Copy the part of the HuggingFace embedder text below from "The HuggingFace embedder runs" to "small, static datasets.", word for word.

▶ [SOURCE EXTRACT]
** begin **

The HuggingFace embedder runs open-source models directly on your machine or server. This eliminates external API calls, giving you full control over latency and data privacy. It is best suited for self-hosted Meilisearch instances with small, static datasets.

<Note>
  Running the HuggingFace embedder locally requires sufficient server resources (CPU and RAM) for the chosen model.
</Note>

## Choose a model

HuggingFace hosts thousands of embedding models. Here are some recommended options for different use cases:

| Model                                                         | Dimensions | Best for                                            |
| ------------------------------------------------------------- | ---------- | --------------------------------------------------- |
| `BAAI/bge-base-en-v1.5`                                       | 768        | English content, good balance of speed and accuracy |
| `BAAI/bge-small-en-v1.5`                                      | 384        | English content, faster with lower resource usage   |
| `sentence-transformers/all-MiniLM-L6-v2`                      | 384        | General English text, lightweight                   |
| `sentence-transformers/paraphrase-multilingual-MiniLM-L12-v2` | 384        | Multilingual content                                |

For most self-hosted use cases, `BAAI/bge-base-en-v1.5` provides a good balance of accuracy and performance. If server resources are limited, choose a smaller model like `BAAI/bge-small-en-v1.5`.

** end **

▶ [RECORD EXCERPTS]
** begin **

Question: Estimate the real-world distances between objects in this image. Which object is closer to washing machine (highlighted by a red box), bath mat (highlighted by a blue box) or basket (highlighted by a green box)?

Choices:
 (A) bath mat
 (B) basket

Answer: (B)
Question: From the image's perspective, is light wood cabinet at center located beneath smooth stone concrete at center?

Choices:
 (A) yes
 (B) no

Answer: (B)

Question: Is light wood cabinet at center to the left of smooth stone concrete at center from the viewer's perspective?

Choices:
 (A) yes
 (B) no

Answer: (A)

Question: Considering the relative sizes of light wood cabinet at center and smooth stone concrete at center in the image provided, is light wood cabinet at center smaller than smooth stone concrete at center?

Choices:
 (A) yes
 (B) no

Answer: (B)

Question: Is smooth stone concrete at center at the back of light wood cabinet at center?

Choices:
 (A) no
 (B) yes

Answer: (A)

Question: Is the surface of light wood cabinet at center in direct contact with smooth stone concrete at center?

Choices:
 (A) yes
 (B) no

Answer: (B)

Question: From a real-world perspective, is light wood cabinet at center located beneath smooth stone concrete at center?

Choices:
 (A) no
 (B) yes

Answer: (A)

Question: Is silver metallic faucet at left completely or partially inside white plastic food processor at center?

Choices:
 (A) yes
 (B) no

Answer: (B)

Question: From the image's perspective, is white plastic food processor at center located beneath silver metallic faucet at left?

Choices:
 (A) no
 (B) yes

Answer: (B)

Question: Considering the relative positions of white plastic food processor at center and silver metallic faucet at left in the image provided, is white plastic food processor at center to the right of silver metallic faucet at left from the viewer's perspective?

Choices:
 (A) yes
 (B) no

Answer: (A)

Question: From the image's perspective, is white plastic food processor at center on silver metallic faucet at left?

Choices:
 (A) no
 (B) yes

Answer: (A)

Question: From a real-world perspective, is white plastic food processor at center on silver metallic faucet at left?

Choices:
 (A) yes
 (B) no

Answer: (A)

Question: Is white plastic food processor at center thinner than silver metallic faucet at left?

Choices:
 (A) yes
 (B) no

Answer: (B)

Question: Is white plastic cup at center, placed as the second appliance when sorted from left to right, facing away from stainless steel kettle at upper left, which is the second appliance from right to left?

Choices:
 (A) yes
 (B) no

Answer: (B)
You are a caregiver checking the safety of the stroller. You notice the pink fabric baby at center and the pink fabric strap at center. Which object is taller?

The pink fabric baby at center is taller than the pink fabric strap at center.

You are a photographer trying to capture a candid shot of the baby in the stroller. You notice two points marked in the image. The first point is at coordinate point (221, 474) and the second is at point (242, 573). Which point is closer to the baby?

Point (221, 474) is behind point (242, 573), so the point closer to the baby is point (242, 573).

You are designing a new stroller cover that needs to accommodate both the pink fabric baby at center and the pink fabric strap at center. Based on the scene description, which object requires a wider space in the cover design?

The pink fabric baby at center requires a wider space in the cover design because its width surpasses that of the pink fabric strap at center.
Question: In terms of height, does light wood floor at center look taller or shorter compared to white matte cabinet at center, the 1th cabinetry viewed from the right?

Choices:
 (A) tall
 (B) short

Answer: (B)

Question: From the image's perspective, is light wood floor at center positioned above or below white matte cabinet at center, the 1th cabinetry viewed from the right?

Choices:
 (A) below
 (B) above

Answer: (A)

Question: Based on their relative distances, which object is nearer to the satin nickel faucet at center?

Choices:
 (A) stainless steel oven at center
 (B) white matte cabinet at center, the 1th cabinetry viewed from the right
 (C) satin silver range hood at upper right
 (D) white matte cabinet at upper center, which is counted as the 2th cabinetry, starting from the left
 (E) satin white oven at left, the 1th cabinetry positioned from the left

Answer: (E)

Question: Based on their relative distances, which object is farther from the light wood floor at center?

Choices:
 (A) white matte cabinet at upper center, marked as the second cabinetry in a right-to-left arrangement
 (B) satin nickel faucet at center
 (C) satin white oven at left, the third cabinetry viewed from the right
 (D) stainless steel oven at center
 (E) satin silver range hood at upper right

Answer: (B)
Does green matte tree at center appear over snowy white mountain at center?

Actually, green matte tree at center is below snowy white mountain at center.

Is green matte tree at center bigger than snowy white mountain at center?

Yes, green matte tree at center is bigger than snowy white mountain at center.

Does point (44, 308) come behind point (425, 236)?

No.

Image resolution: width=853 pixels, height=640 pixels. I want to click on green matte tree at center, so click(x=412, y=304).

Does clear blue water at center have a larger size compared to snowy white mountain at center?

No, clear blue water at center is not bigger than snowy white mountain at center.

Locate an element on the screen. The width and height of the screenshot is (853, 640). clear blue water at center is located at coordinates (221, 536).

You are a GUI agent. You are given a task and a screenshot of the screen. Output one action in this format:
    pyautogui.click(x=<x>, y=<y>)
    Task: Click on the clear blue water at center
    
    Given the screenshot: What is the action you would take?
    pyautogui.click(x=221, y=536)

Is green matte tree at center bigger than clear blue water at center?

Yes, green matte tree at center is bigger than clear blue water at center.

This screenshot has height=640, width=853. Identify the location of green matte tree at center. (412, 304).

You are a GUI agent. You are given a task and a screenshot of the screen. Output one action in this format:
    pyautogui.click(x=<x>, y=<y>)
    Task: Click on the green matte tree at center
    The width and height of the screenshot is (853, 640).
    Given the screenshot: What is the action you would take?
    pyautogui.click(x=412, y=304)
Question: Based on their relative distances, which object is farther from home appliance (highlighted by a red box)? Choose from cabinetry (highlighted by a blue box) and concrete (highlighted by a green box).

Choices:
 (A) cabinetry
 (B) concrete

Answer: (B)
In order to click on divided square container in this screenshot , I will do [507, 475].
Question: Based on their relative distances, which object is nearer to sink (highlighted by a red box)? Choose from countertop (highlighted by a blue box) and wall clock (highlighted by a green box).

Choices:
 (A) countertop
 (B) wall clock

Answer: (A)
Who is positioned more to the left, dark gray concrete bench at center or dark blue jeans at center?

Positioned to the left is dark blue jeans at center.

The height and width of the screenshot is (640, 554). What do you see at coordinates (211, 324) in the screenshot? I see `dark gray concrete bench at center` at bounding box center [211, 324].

** end **

▶ [OUTPUT BELOW]
The HuggingFace embedder runs open-source models directly on your machine or server. This eliminates external API calls, giving you full control over latency and data privacy. It is best suited for self-hosted Meilisearch instances with small, static datasets.